How to allow only certain characters in a bash variable
You were close.
You want to check whether the URL contains at least one of the disallowed characters (and then report it as invalid), not at least one of the allowed character.
You can negate a character set in a bracket expression with !
(^
also works with bash
and a few other shells).
In any case, you were right to explicitly list characters individually, using ranges like a-z
, A-Z
, 0-9
would only work (at matching only the 26+26+10 characters you listed) in the C locale. In other locales they could match thousands of other characters or even collating elements made of more than one character (the ones that sort between A
and Z
like É
for instance for A-Z
).
case $URL in
("" | *[!abcdefghijklmnopqrstuvwxyzABCDEFGHIJKLMNOPQRSTUVWXYZ1234567890_/\&?:.=-]*)

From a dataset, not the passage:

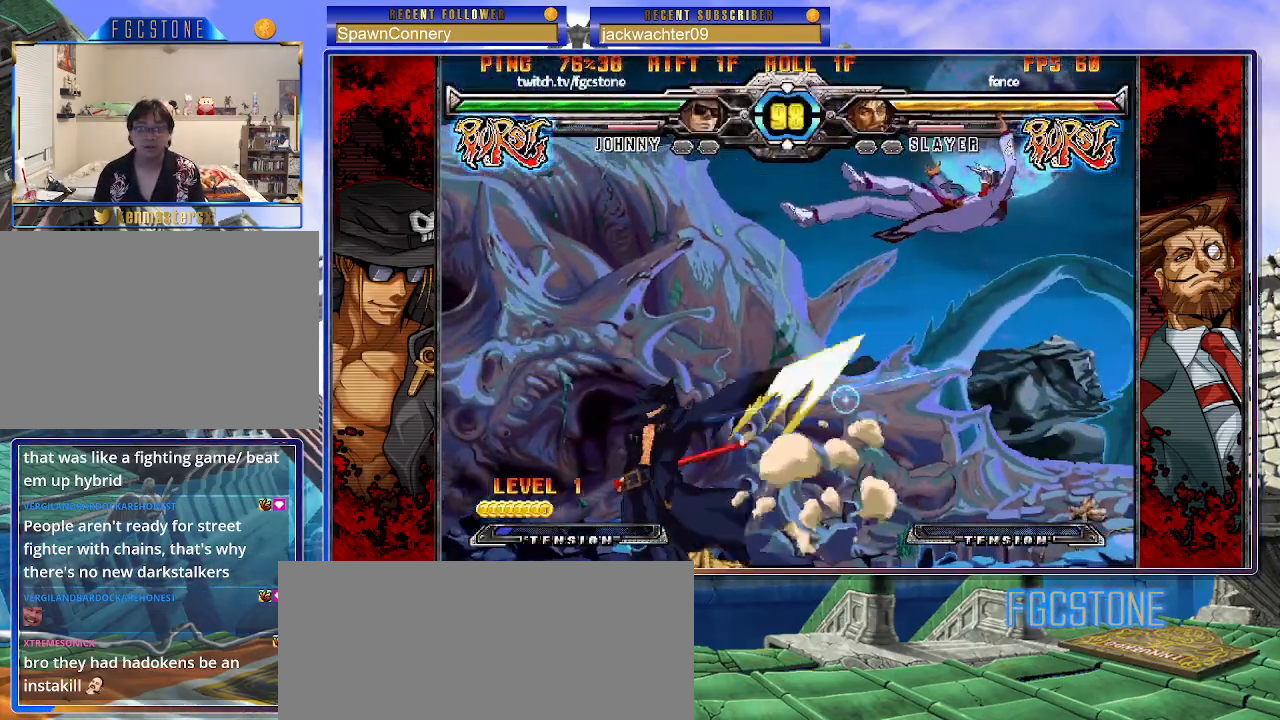
{"buttons": [], "left_stick": "up-right", "events": [[250, "left_stick", "right"], [350, "left_stick", "center"], [433, "left_stick", "right"], [483, "left_stick", "up-right"]]}
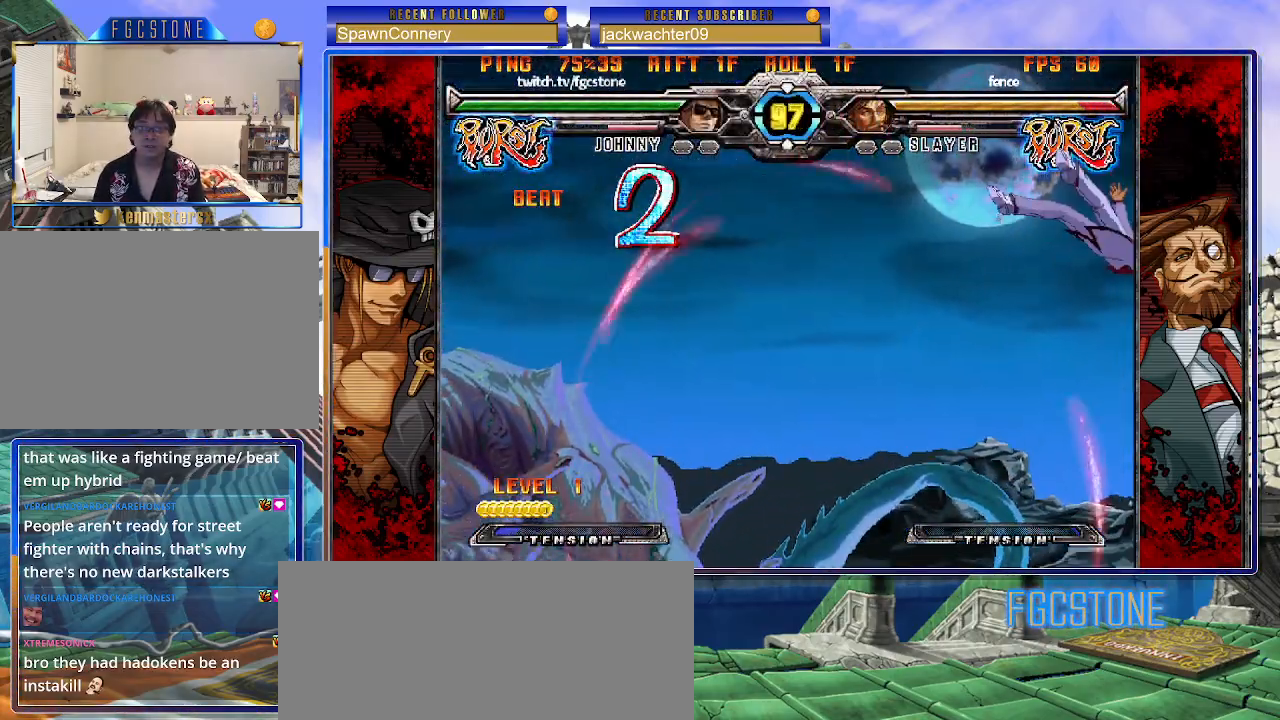
{"buttons": [], "left_stick": "center", "events": [[183, "left_stick", "center"]]}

echo >&2 "That URL is NOT allowed.";;
(*)
echo "That URL is allowed.";;
esac
Your attempt
Your attempt might not work as expected because it considers all URLs as allowed that contain at least one of the allowed characters. Formally, you compare the URL with
<anything><allowed_character><anything>
If this does not match, you reject the URL.
This might help
If you replace your if ... else ... fi
by
if [[ "${URL}" =~ [^A-Za-z0-9\&./=_:?-] ]]; then
echo "That URL is NOT allowed."
else
echo "That URL is allowed."
fi
it might do what you want.
Here, the binary operator =~
is used to find a match of the regular expression [^A-Za-z0-9\&\./=_-:\?]
within "${URL}"
. This operator does not require that the whole string "${URL}"
matches the regular expression, any matching substring will do. Such a match is found for any character that is not allowed in the URL. The "not" comes from the leading caret (^
) in the definition of the character set. Please note that there is no negating !
in the conditional expression any more.
If "${URL}"
contains a forbidden character, the regular expression matches and the compound command [[...]]
evaluates to true (zero exit status).